The 11g has a PAR of about 30 on the sandbed and it appears quite bright to my eyes. Yet my 45g, which also has around 30 on the sandbed, looks pitifully dim.
I'm not entirely sure of why this is. If I crank the LEDs up on the 45g such that it looks bright to my eyes, I get algae hell.
I'm not sure how "green" registers on a PAR meter, but our eyes are way more sensitive to green light than plants are, so a green light that's ludicrously bright to us may not be all that useful to a plant. You'd think that this means "lower PAR" on lights high in the green area, but this is just a guess.
|08-14-2011 12:24 AM|
Without a doubt, you are seeing an optical illusion or perceived difference that is not reality.
The light comparison you mention is the point that PC lights are low efficiency, nothing to do with brightness. What it means is that T5HO has more output per wattage. And by more output, "brightness" would be par. It is not that it somehow is brighter but has less usable light.
To further understand, compare incandescent lights. 100 watts of incandescent is even less efficient than PC or T8.
The reason your PC lights had less algae is simple. Less efficient bulbs and reflectors.
too much light, too little co2, and too little ferts are the cause of algae, 99.5% of the time. Once algae is established ina particular time, the time it takes to eradicate it can be very long.
|08-14-2011 12:15 AM|
all i could say is that i had 6 wpg of PC 6700K over my 20g in the past and there were no algae issue and tank looks 10x brighter than compare to my 50g tank which have 2x54w T5HO bulbs 6700K. no matter what i do in this tank, plants are always covered with black spot algae, i can take off the algae simply by rubbing it but i cannot do this to the whole entire tank. i never had this problem with the PC lights. all am saying is T5HO even at dim lights cause these problems for me, the whole purpose of reducing the light is to reduce the algae. isn't it? why make the lights look dim when you could have brighter lights while keeping the algae away with PC type bulbs.
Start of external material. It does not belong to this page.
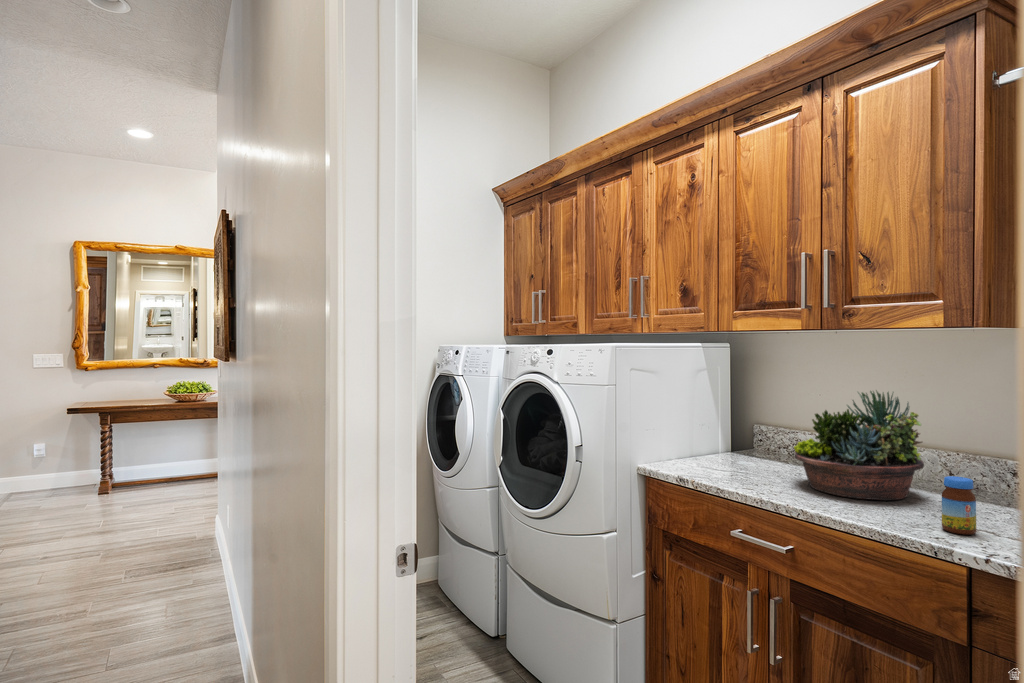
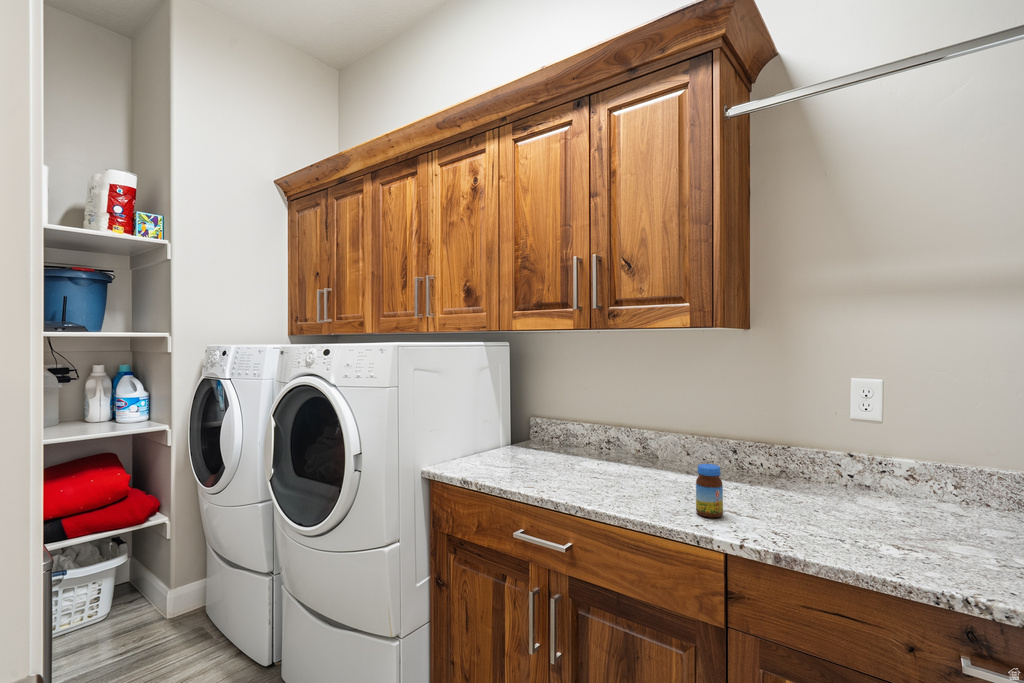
succulent planter: present [794,391,924,500] -> none [568,384,673,487]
its is also in Hoppy's light comparison chart, where PC is still considered low light while having very high wattage compare to T5.
|08-13-2011 11:55 PM|
Perhaps I am missing something, but how do you get "brighter" light will reducing par?
I think perhaps you are confusing color temp, which could be done with any light configuration. Or perhaps your experience with PC bulbs involved a whiter spectrum than the bulbs you've seen in t5ho.
I do not know of any way possible that light could actually be "brighter" while being less intense.
"brightness" is either a reflection of color temp(which can be changed with any type) or par. Either way, the connection to PC bulbs being "brighter" doesn't make any sense.